> **WHAT YOU WILL DO**
Convert the lines of all the records below into a single numbered list, skipping any blank lines. Omit the pictures from your answer.

● ● ● ● ● ● ●

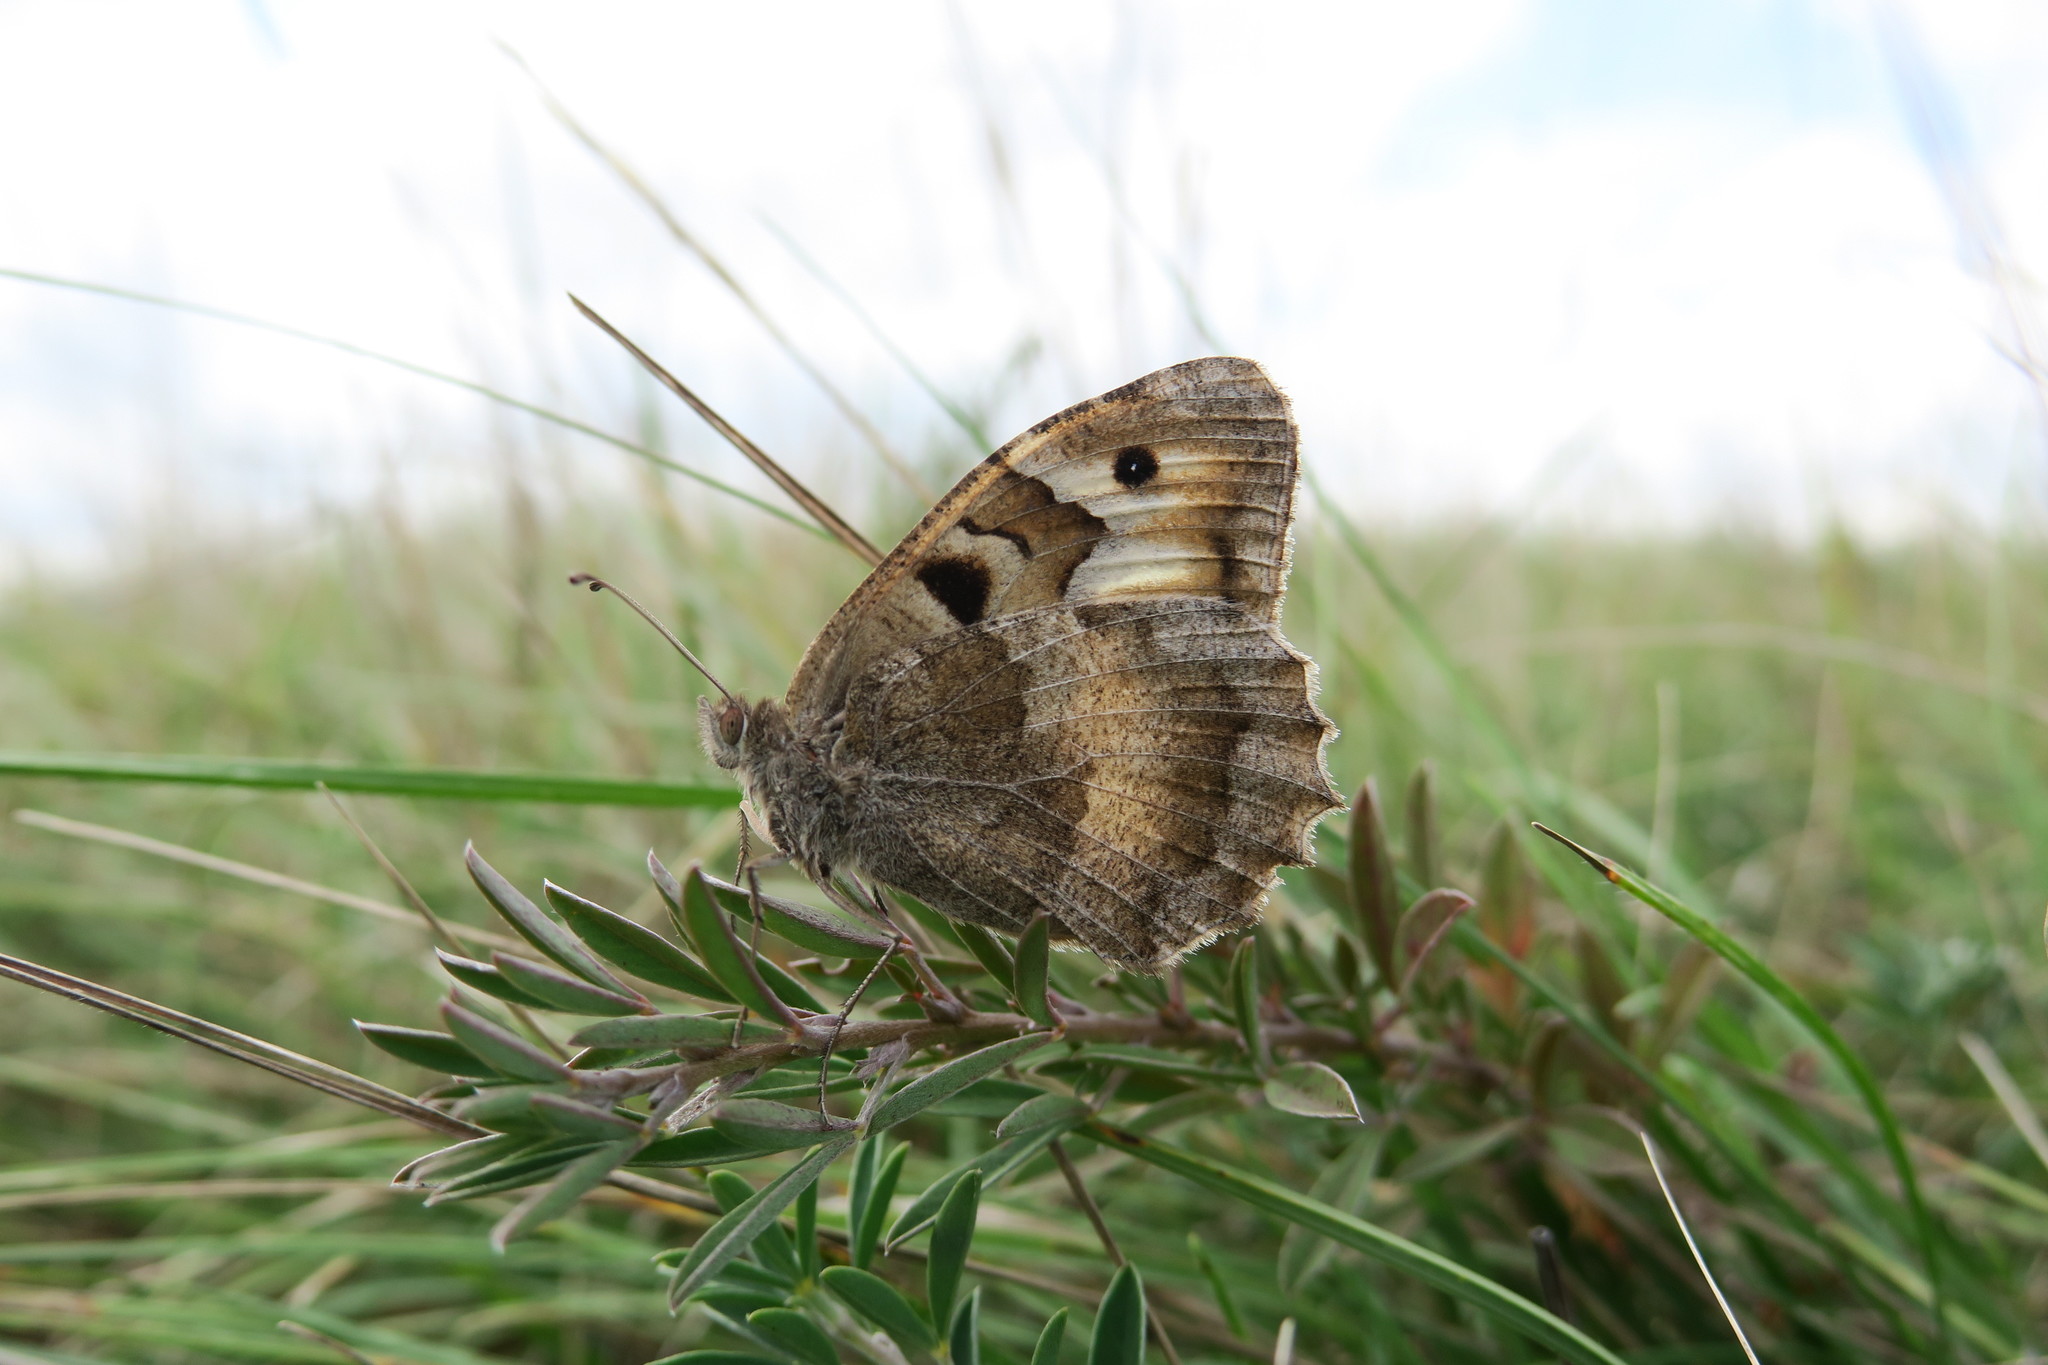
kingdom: Animalia
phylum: Arthropoda
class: Insecta
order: Lepidoptera
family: Nymphalidae
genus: Satyrus
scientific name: Satyrus briseis
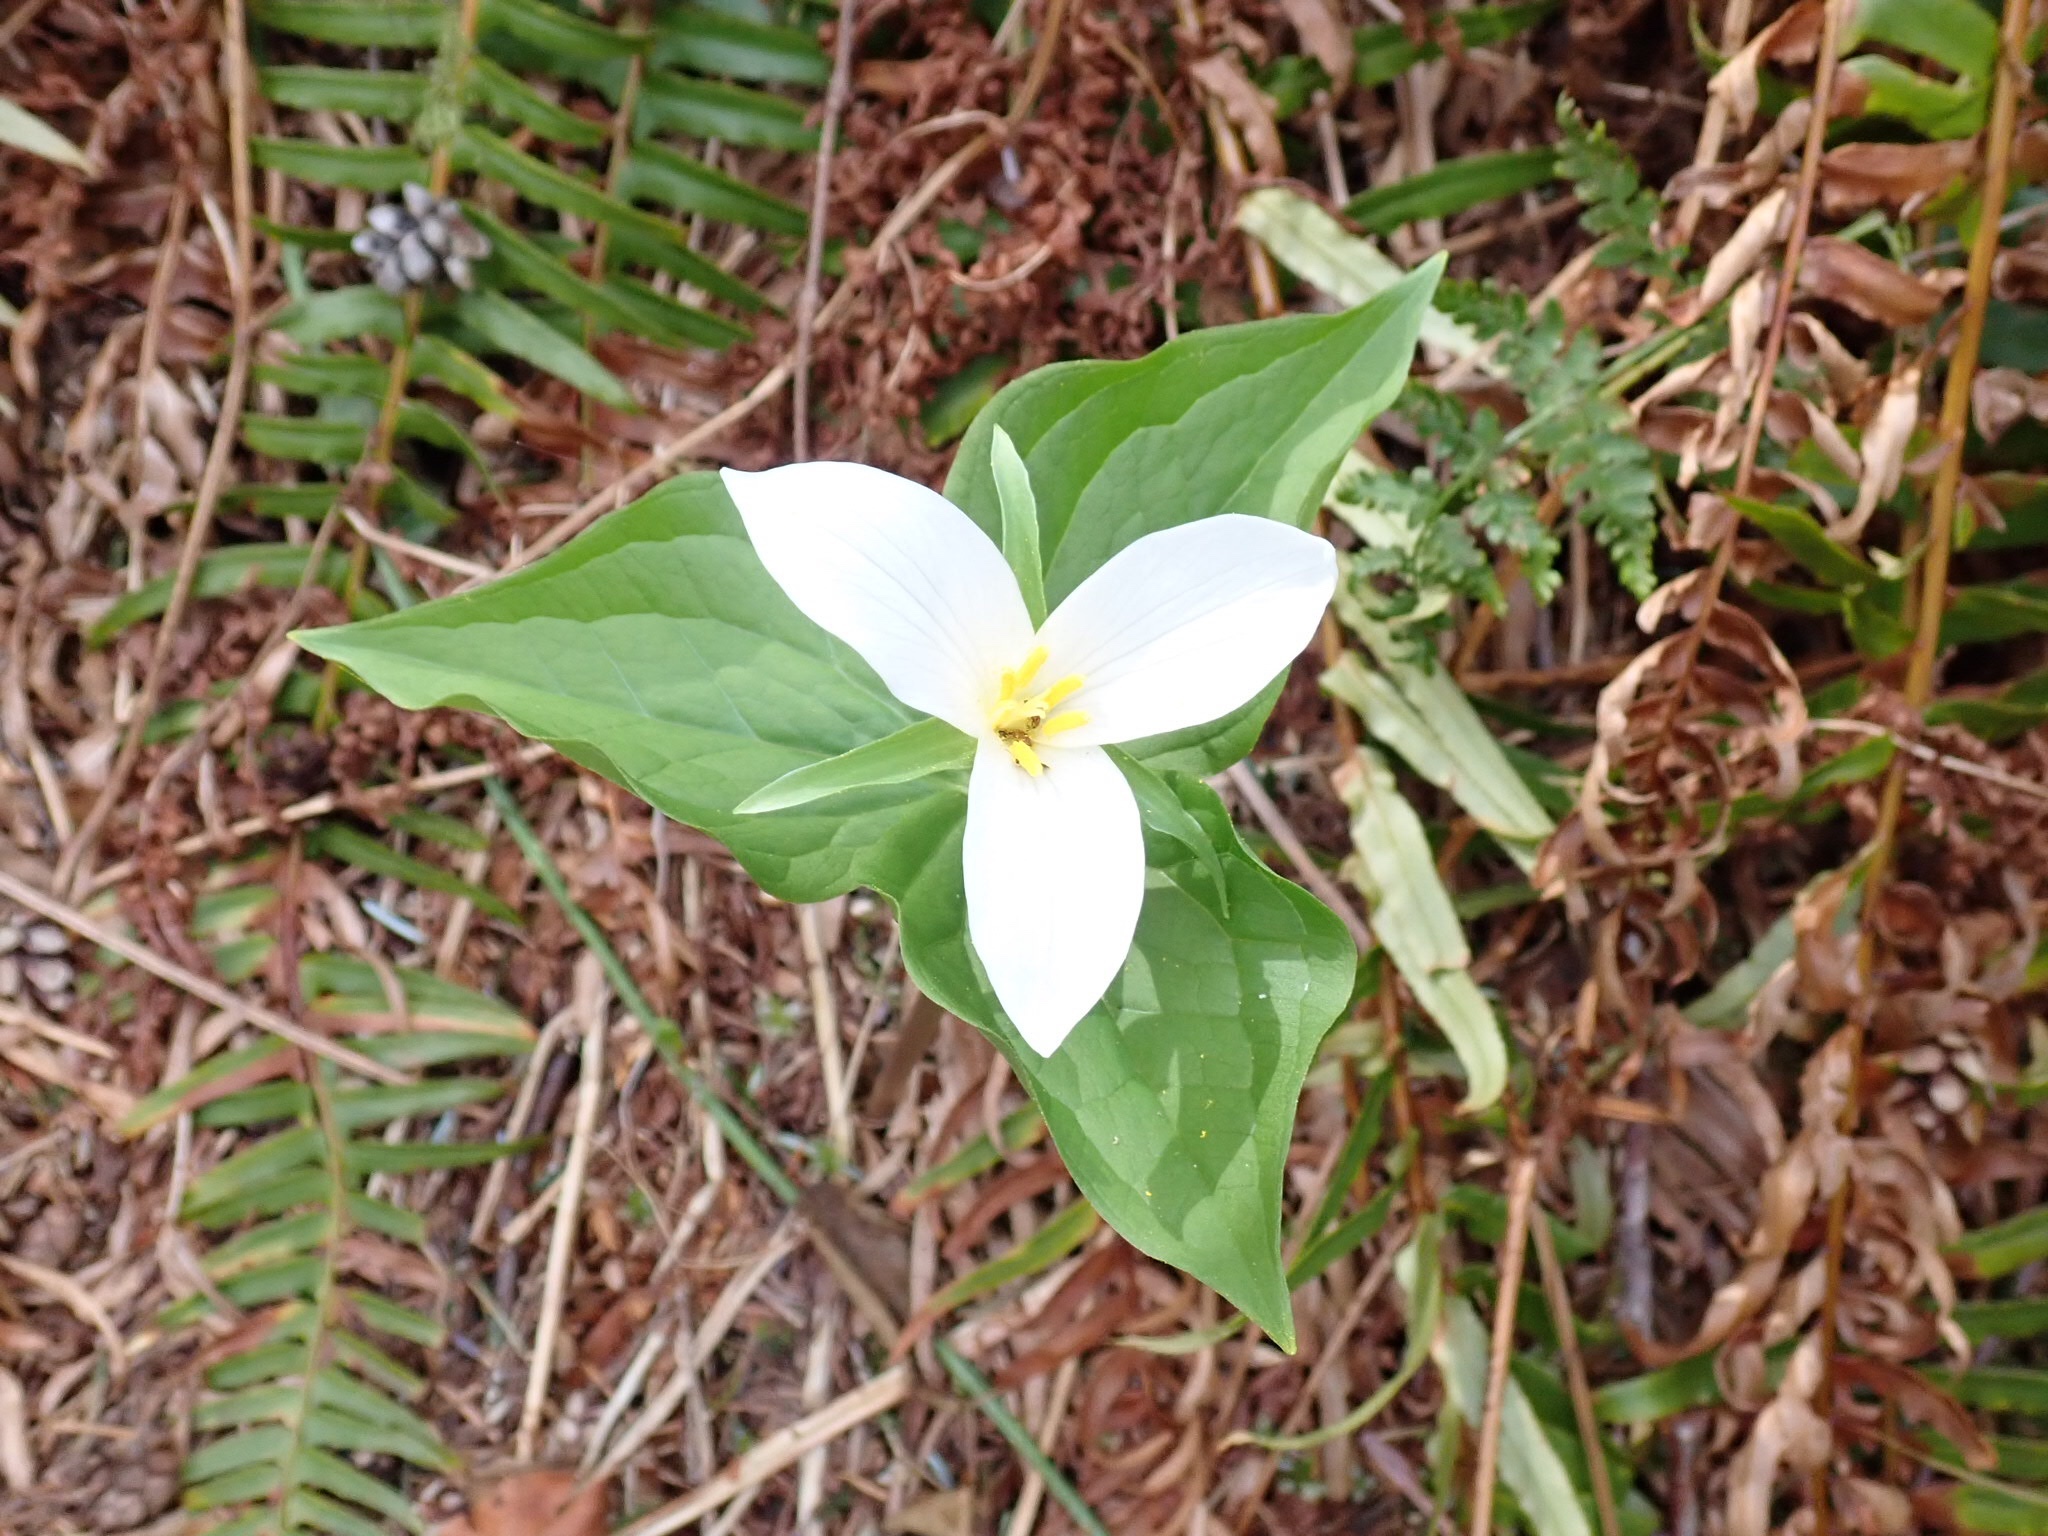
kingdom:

● ● ● ● ● ● ●

> **RESULT FOR THIS TASK**
1. kingdom: Animalia
2. phylum: Arthropoda
3. class: Insecta
4. order: Lepidoptera
5. family: Nymphalidae
6. genus: Satyrus
7. scientific name: Satyrus briseis
8. kingdom:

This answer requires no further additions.